Петька залез на кровать, прополз между ними, поверх прикрывавшего их одеяла, и подполз сначала к Мире и поцеловал ее в щеку, потом переполз к Андрею и поцеловал того.

Не дождавшись никакой ответной реакции от двух наглухо спящих людей, он поднялся на ноги и принялся прыгать на кровати, добросовестно работая будильником.

– Ура!! – кричал Петька и подпрыгивал от переполнявших его чувств. – Ура!! Мы все вместе!!

– Господи, Петя! – первым подхватился Барташов, чуть испугавшись спросонок. – Ты что орешь?

– Ура, папочка!! – верещал Петька. – Мы теперь все вместе!!

– С таким будильником это может продлиться не долго, – проворчала проснувшаяся Мира.

– Почему? – тут же спросил Петька.

– Помрем от неожиданности, – разъяснила она.

– Мы вместе! – объяснил ей Петька важность момента. Плюхнулся попкой на подушку, сложил ручки замком, прижал к груди и от души произнес с чувством: – Какое счастье!

Барташов схватил сына в охапку, расцеловал в щечки, потискал, поднял на вытянутых руках, под его развеселый смех, а опустив и прижав к себе, направил его кипучую энергию в продуктивное русло.

– Так, – наигранно строго спросил отец, – на горшок ходил?

– Я большой мальчик, – хохотал от переполняющего его счастья Петька. – Я писаю в унитаз!

– Тогда бегом в туалет, а потом будем чистить зубы!

– Не хочу зубы! – не капризничал, а просто радовался жизни сынок.

– А придется, – спустил его на пол у кровати отец и чуть подтолкнул: – Вперед! В туалет очередь, ты пока первый.
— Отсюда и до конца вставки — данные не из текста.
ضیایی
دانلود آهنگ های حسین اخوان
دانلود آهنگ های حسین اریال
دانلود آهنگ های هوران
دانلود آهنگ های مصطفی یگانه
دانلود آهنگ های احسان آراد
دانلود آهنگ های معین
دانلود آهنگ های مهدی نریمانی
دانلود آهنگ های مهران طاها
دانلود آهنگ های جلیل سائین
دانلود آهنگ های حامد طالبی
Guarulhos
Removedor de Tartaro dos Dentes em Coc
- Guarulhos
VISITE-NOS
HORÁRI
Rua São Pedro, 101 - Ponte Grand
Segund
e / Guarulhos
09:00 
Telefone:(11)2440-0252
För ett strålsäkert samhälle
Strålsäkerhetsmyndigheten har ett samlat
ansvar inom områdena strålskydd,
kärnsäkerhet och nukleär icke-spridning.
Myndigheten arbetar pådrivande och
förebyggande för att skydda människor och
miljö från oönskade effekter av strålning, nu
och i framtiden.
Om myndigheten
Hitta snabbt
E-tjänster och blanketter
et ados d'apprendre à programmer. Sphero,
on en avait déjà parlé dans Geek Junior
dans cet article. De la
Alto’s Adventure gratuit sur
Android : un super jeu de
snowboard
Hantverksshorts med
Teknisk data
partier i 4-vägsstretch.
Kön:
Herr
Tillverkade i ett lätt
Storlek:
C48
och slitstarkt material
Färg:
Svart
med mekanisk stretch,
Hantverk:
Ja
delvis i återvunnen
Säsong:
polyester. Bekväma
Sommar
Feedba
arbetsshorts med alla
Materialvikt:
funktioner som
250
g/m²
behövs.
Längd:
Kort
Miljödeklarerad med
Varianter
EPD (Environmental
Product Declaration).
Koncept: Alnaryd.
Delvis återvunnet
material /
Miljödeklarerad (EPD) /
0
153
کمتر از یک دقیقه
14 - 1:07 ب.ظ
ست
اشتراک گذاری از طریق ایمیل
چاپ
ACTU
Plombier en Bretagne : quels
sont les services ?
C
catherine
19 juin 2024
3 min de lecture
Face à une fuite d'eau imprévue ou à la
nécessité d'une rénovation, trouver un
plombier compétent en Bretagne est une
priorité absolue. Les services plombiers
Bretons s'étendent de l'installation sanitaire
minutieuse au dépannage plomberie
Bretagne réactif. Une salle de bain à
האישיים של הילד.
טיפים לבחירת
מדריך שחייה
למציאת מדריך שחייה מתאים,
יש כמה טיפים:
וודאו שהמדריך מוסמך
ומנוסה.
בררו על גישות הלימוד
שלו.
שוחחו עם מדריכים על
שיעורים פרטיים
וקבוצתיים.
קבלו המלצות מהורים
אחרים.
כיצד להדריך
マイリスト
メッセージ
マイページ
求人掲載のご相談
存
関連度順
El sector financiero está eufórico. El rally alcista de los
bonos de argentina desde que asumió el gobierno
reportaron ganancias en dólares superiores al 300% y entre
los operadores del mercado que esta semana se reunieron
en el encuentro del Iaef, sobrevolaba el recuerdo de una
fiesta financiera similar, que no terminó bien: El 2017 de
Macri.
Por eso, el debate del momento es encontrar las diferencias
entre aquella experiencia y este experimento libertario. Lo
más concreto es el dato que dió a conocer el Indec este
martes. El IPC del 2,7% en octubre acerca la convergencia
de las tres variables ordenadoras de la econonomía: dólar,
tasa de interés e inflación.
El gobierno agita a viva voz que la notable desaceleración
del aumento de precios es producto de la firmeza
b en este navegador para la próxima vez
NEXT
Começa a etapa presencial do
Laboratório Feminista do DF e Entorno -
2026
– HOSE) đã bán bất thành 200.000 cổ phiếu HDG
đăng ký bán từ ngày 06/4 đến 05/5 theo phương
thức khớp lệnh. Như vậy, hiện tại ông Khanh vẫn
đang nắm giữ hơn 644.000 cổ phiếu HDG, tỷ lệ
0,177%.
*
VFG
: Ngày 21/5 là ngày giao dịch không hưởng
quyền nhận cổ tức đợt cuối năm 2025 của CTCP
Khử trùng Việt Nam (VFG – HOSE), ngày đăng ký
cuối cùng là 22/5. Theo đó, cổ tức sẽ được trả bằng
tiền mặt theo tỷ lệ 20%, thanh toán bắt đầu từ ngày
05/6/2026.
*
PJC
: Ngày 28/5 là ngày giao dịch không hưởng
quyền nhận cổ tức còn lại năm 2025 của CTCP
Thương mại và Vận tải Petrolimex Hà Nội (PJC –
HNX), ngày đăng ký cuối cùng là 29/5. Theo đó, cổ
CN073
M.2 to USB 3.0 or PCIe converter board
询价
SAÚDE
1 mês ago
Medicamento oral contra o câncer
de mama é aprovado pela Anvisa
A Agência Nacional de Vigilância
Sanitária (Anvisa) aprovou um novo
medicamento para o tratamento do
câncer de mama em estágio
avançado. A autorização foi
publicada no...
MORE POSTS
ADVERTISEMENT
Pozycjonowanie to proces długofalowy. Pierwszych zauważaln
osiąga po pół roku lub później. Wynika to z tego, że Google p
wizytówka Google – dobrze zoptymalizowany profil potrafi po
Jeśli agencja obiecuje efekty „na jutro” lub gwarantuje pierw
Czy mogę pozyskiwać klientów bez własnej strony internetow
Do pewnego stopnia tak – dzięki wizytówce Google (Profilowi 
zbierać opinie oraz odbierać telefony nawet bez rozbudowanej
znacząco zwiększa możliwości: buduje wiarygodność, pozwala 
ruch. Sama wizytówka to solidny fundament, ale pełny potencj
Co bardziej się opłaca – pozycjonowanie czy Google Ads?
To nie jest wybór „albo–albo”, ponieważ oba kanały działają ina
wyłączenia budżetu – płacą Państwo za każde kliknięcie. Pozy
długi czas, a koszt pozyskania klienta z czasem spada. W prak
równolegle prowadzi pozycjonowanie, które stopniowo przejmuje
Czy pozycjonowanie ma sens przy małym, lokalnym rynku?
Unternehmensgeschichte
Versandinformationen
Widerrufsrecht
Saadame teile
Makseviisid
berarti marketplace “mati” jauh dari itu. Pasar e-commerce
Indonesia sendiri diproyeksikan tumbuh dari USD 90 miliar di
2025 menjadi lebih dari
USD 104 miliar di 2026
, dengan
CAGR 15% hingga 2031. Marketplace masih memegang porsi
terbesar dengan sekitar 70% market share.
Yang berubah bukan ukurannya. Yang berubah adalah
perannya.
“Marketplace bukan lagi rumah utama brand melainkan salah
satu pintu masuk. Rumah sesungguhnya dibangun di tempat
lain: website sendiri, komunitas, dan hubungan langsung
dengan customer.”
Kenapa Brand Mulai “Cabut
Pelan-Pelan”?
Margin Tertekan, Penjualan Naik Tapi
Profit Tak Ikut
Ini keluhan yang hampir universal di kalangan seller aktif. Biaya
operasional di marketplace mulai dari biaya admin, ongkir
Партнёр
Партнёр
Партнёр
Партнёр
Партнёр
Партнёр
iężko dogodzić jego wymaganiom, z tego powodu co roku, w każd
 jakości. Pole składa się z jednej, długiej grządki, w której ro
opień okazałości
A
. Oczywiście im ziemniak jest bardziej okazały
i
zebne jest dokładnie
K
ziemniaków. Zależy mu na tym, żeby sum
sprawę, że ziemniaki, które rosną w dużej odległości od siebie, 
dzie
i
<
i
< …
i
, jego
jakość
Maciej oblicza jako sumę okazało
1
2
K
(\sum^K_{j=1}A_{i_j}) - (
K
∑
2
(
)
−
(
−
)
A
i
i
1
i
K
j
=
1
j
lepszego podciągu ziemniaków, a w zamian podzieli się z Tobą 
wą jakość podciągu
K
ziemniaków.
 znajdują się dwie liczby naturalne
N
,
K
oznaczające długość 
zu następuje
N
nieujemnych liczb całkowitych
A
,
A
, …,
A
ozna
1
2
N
Петька веселым шустриком обежал кровать, подскочив к Мире, она его обняла, а он поцеловал ее горячими, влажными губками в щеку.

– Иди, – посоветовала она ему. – А то и на самом деле кто-нибудь тебя опередит.

– Ты никуда не уйдешь? – на всякий случай спросил он ее шепотом.

– Не уйду, – заговорщицким шепотом пообещала она ему.

Успокоенный обещанием, счастливый Петька с радостным воплем: «Я первый писать!» – умотал из комнаты.

– Придется тебе, Барташов, – сияя глазами, посмеивалась Мира, – ночью, последним, осмысленным движением натягивать на себя труселя.

– Или утром, – с намеком на их предрассветный третий заход, многозначительно усмехнулся Андрей, – а на тебя эту шелковую штучку на бретельках.

– Или утром, – поддержала внесенное уточнение Мира.

Он, обняв ее за спину, притянул к себе, заглянул в веселые, темно-синие счастливые глаза.

– Сын прав: мы вместе. Какое счастье, – повторил он слова ребенка, медленно опустил голову и поцеловал Миру.

– Я пописал!!! – от всей души переполнявшего его безмерного счастья и радости жизни сообщил на всю квартиру громким криком Петька.


Они поженились в августе, через три недели после того памятного появления Миры в квартире и жизни Барташова, изменившего все.

Церемония проходила в этом городе, были только самые близкие друзья и родственники. Ну и от завода первый зам директора, начальник службы безопасности и сам Богомолов Игорь Олегович.

С таким веселым бракосочетанием работники местного загса не сталкивались никогда. Нет, сначала все шло чинно-мирно, как и положено, торжественно и все такое – прошествовали по ковровой дорожке, как надо, встали на рушник, прониклись моментом, слегка посмеивались, тихо обмениваясь репликами друг с другом, но все в рамочках, приличненько, Мира старалась иронию свою не педалировать даже от нервов.